Kriechtiere treten bei feuchtem Wetter massenhaft auf

Schneckenplage sorgt bei Gärtnern für Ärger

Hersfeld-Rotenburg. Schnecken machen Gartenbesitzern in diesem Sommer auch in unserer Region das Leben besonders schwer. Am Abend noch eingesammelt oder bekämpft, fallen die gefräßigen Tiere nach einer verregneten Nacht schon am nächsten Morgen wieder über heimische Beete, Blumen und Sträucher her. Vor allem die Nacktschnecke tritt aktuell in großen Massen auf.

„Die feuchte Witterung in den vergangenen Wochen war für die Schnecken optimal“, erklärt Karl-Heinrich Claus vom Landesbetrieb Landwirtschaft Hessen. Bei starkem Sonnenschein verkriechen sie sich im Erdreich oder in dunklen und feuchten Spalten, um nicht auszutrocken. Regnet es, kommen sie zum Vorschein. „Zudem hat das Wetter in diesem Sommer für ein gutes Pflanzenwachstum gesorgt. Daher können sich die Schnecken überall gut ernähren“, fügt Claus hinzu.

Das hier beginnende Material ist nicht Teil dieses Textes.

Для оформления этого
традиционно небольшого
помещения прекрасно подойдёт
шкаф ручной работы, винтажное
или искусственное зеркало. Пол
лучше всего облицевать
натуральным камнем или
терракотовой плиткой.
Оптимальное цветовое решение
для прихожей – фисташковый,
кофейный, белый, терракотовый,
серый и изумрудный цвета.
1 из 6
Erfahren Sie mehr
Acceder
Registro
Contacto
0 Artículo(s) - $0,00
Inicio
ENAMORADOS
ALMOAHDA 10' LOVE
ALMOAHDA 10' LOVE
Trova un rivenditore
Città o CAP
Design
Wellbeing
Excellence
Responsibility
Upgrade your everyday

Da der vergangene Winter sehr mild war, seien nur wenige Schneckengelege kaputt- gegangen, sodass sich die Tiere gut vermehren konnten. „Hinzu kommt, dass junge Schnecken bereits nach wenigen Wochen geschlechtsreif sind und sich weiter vermehren“, sagt Claus.

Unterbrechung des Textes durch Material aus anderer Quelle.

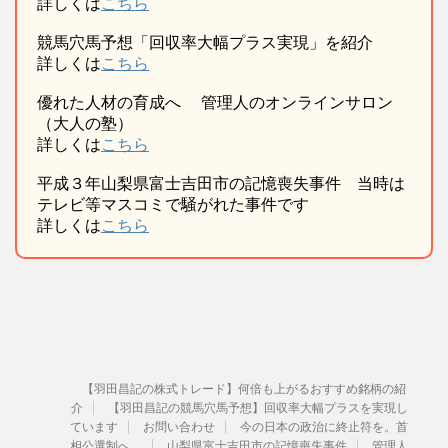
詳しくは
こちら
競馬穴馬予想「回収率大幅プラス実現」を紹介
詳しくは
こちら
優れた人材の育成へ 管理人のオンラインサロン
（大人の塾）
詳しくは
こちら
平成３年山梨県富士吉田市の記憶喪失事件 当時は
テレビ等マスコミで騒がれた事件です
詳しくは
こちら
【羽田昌記の株式トレード】何倍も上がるおすすめ銘柄の紹
介
【羽田昌記の競馬穴馬予想】回収率大幅プラスを実現し
ています
お問い合わせ
今の日本の政治に終止符を。首
相公選制へ。
山梨県富士吉田市の記憶喪失事件
管理人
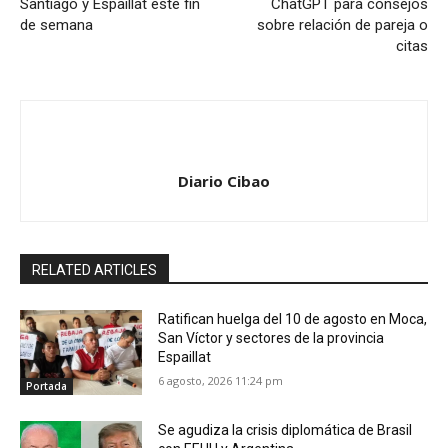
Santiago y Espaillat este fin
ChatGPT para consejos
de semana
sobre relación de pareja o
citas
Diario Cibao
RELATED ARTICLES
Ratifican huelga del 10 de agosto en Moca,
San Víctor y sectores de la provincia
Espaillat
6 agosto, 2026 11:24 pm
Portada
Se agudiza la crisis diplomática de Brasil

Nacktschnecken können aber nicht nur den angebauten Salat im heimischen Garten auffressen, sondern die Ernte ganzer Felder bedrohen. Laut Claus würden sie besonders gerne keimende Samen fressen und somit das Wachstum von Pflanzen verhindern. Besonders beim Anbau von Raps sei das ein Problem.

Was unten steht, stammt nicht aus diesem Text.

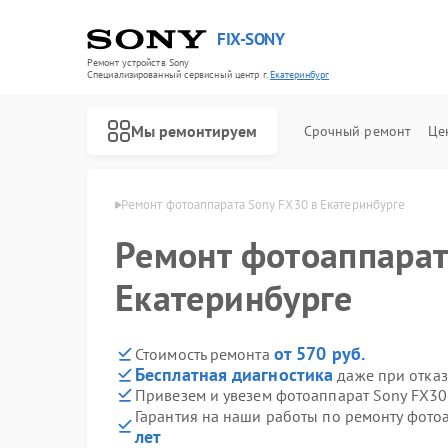
FIX-SONY
Ремонт устройств Sony
Специализированный cервисный центр г.
Екатеринбург
Мы ремонтируем
Срочный ремонт
Це
ony в Екатеринбурге
Ремонт фотоаппарата Sony FX30 в Екатеринбурге
Ремонт фотоаппарат
Екатеринбурге
от 570 руб.
Стоимость ремонта
Бесплатная диагностика
даже при отказ
Привезем и увезем фотоаппарат Sony FX30
Гарантия на наши работы по ремонту фото
лет
Ремонт игровых приставок Sony
Ремонт акустических систем Sony
Ремонт проигрывателей винила Sony
Ремонт микшерных пультов Sony
Ремонт домашних кинотеатров Sony
Ремонт видеорекордеров Sony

Auch Alice Leischer, die Vorsitzende der Schrebergarten-Anlage „Zur kleinen Aue“ in Bebra, hat mit Nacktschnecken Probleme. Sie fressen Blumen in ihrem Garten an. Auch vor dem Gemüse machen sie nicht Halt. „Pflanzt man zum Beispiel Kohlrabi an, fressen die Schnecken gleich die Blätter an. Davon kann eine ganze Ernte zerstört werden“, so ihre Erfahrung.